The idea of a companion series to “Entourage,” set in the pro sports world, makes sense. Athletes and movie stars are more and more interchangeable. To that end, “Ballers” delivers the same constellation of relationships that “Entourage” did, the same acceptably reprobate behaviors and familial hangers-on, here called “whisper crews.”

The show is set in Miami Beach, during off-season “O.T.A.’s (official team activities). Dwayne (formerly The Rock) Johnson—and sometimes just his fascinatingly massive neck and shoulders, shot from the back—stars as Spencer Strassmore, a newly retired linebacker who played for the Miami Dolphins and is now back on South Beach trying to reinvent himself as a financial manager bringing fiscal sanity to the NFL’s current crop of profligate spenders.

As the show begins, Spencer is bereft of clients but soon takes on a hot-tempered wide receiver named Ricky Jerret (John David Washington) who has been cut by the Packers after his latest off-field incident (sex in a nightclub bathroom, though that isn’t the infraction; showing up on YouTube punching someone is).

Spencer’s other client is a bigger fish—young Dallas Cowboys’ defensive end Vernon Littlefield (Donavan Carter). Vernon is coming to the end of his rookie contract and blowing through his remaining cash like tissue paper, too loyal to his boyhood friend Reggie (London Brown).

What you need to do: Print the passage from the review of "Ballers" between "The show is" and "punching someone is).", inclusive.

Stored rows:
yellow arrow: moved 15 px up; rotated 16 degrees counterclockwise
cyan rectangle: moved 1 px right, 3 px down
--
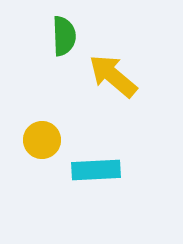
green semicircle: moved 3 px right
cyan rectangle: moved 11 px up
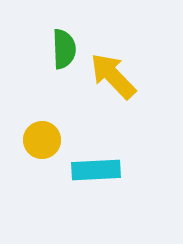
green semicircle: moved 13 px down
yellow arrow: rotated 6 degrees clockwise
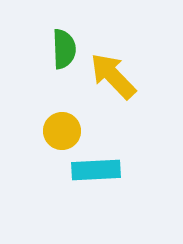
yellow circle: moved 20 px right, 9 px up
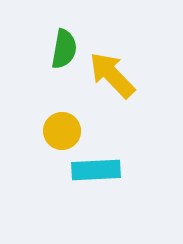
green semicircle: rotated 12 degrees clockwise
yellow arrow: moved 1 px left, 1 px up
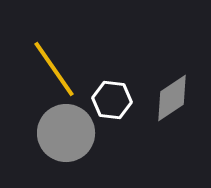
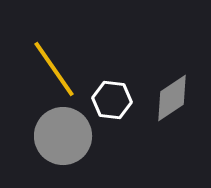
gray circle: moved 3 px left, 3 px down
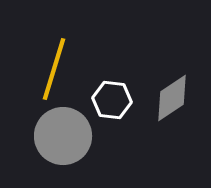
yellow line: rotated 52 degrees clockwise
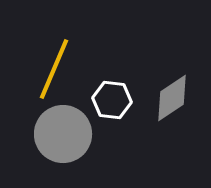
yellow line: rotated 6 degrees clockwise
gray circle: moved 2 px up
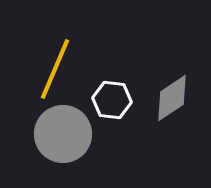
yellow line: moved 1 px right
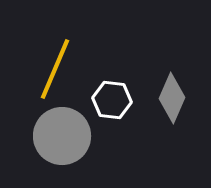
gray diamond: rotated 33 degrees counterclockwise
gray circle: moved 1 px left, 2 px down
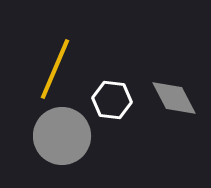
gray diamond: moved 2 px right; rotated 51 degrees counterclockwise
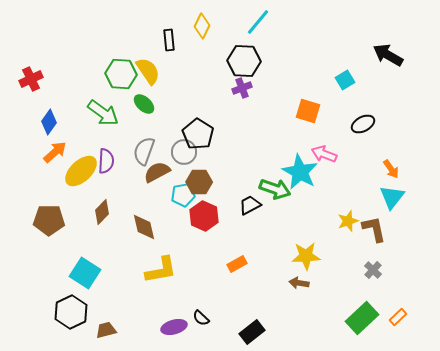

Response to this exercise:
The show is set in Miami Beach, during off-season “O.T.A.’s (official team activities). Dwayne (formerly The Rock) Johnson—and sometimes just his fascinatingly massive neck and shoulders, shot from the back—stars as Spencer Strassmore, a newly retired linebacker who played for the Miami Dolphins and is now back on South Beach trying to reinvent himself as a financial manager bringing fiscal sanity to the NFL’s current crop of profligate spenders.

As the show begins, Spencer is bereft of clients but soon takes on a hot-tempered wide receiver named Ricky Jerret (John David Washington) who has been cut by the Packers after his latest off-field incident (sex in a nightclub bathroom, though that isn’t the infraction; showing up on YouTube punching someone is).